Member of the Maine House of Representatives
- In office December 2002 – December 2006

Personal details
- Born: June 6, 1969 (age 57) Portland, Maine
- Party: Republican
- Education: Drew University; George Mason University
- Profession: Schoolteacher

= Stephen Bowen (politician) =

American politician and educator

Stephen L. Bowen (born June 6, 1969) is an American politician and educator from Maine. A Republican, Bowen served in the Maine House of Representatives from 2002 to 2006, representing Camden and his residence in Rockport. Prior to serving in the Legislature, Bowen taught social studies for 10 years. After leaving elected office, Bowen directed the Center for Education Excellence at the Maine Heritage Policy Center. During the 2010 gubernatorial election, Bowen served as then candidate Paul LePage's policy adviser on education, government reform, budget and marine resources policy. LePage won the 2010 election and, in February 2011, newly elected Governor Paul LePage appointed Bowen Commissioner of Education.
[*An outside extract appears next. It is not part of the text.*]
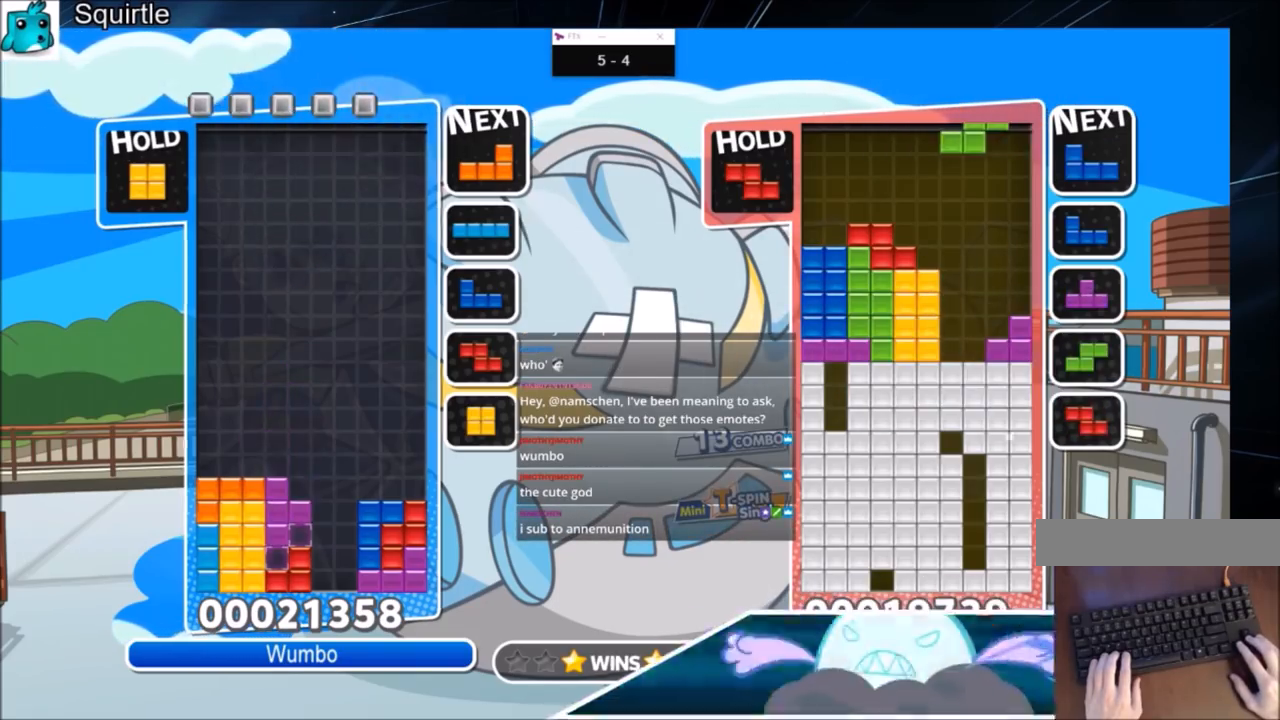
{"keys": ["left", "x"], "events": [[500, "x", "down"]]}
In August 2013, Bowen resigned as Education Commissioner effective September 12. He did so in order to take a position with the national Council of Chief State School Officers.

In a December 2011 poll of political insiders, Bowen was ranked as the 19th most influential person in Maine politics.

==Personal==
Bowen was born in Portland, Maine and graduated from Drew University (B.A. in political science, 1991) and George Mason University (M.Ed. 1998). He is married to Heather Bowen and they have two children.